Let's consider another example of differential step matrix use, where we will compare behavior
of two user clusters. First, let's obtain behavioural segments and visualize the results of
segmentation using conversion to 'payment_done' and event 'cart' (to learn more about
user behavior clustering read
`here <https://retentioneering.github.io/retentioneering-tools/_build/html/clustering.html>`__):

.. code:: ipython3

    data.rete.get_clusters(plot_type='cluster_bar',
                           targets=['payment_done', 'cart'],
                           refit_cluster=True);

.. image:: _static/step_matrix/cluster_bar_0.svg

We can see 8 clusters with the corresponding conversion rates to specified events (% of users in
the given cluster who had at least one specified event). Let's say we would like to compare
behavior segments 0 and 3. Both have relatively high conversion rate and cart visit rate. Let's
find out how they are differ using differential step_matrix.

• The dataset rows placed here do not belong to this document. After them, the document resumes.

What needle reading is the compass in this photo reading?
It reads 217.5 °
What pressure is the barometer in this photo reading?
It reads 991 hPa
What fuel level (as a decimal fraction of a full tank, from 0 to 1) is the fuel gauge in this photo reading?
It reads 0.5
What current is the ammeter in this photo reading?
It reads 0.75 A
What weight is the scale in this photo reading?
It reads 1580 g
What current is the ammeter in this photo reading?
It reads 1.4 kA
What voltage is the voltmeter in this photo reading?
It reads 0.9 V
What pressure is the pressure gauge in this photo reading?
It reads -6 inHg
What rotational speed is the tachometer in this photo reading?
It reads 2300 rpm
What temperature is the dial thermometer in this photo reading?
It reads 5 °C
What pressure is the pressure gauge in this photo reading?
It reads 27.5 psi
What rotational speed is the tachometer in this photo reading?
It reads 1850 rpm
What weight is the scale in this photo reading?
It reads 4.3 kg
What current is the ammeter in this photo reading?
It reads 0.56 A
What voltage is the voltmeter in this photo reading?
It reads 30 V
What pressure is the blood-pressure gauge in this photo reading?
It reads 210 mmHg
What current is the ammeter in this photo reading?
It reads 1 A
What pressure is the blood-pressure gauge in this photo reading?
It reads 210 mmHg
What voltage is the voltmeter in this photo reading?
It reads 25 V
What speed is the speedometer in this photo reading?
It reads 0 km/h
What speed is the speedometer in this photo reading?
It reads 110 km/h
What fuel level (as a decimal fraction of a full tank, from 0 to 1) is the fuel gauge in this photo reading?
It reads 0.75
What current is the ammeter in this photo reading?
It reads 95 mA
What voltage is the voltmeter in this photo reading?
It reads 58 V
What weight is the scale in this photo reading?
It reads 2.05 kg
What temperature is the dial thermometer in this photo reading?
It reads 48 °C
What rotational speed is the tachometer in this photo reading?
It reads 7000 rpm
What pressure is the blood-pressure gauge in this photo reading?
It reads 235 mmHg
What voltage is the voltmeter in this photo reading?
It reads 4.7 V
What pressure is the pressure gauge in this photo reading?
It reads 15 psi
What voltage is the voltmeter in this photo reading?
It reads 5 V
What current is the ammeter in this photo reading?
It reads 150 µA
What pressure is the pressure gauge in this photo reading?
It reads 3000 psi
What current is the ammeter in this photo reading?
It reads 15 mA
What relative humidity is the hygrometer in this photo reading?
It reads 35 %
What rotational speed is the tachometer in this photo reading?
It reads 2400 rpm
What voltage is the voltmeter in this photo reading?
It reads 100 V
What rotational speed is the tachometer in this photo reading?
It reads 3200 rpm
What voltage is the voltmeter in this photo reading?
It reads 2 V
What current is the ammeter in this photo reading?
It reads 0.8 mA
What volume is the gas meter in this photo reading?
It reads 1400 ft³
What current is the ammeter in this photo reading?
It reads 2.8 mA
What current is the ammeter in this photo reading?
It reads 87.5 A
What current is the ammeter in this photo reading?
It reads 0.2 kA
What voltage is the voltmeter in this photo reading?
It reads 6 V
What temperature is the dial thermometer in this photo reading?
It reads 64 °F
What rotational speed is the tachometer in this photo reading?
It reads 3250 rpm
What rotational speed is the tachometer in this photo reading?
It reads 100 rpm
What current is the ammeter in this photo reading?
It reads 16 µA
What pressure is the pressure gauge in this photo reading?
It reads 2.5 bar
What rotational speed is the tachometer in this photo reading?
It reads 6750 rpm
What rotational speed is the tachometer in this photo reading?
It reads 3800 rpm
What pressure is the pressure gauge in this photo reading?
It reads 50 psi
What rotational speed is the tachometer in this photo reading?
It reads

All we need is to get user_id's
collections from cluster_mapping attribute and pass it to groups parameter of step_matrix:

.. code:: ipython3

    g1 = data.rete.cluster_mapping[0]
    g2 = data.rete.cluster_mapping[3]

    data.rete.step_matrix(max_steps=16,
                          thresh = 0.05,
                          centered={'event':'cart',
                                    'left_gap':5,
                                    'occurrence':1},
                          groups=(g1, g2));

.. image:: _static/step_matrix/step_matrix_10.svg

We can clearly see that these two behavioural segments are quite similar to each other with
the only strong difference at the second step after 'cart' event: users of segment 3 prefer to
select 'delivery_courier' (large positive value), and users of segment 0 prefer to select
'delivery_pickup' (large negative value).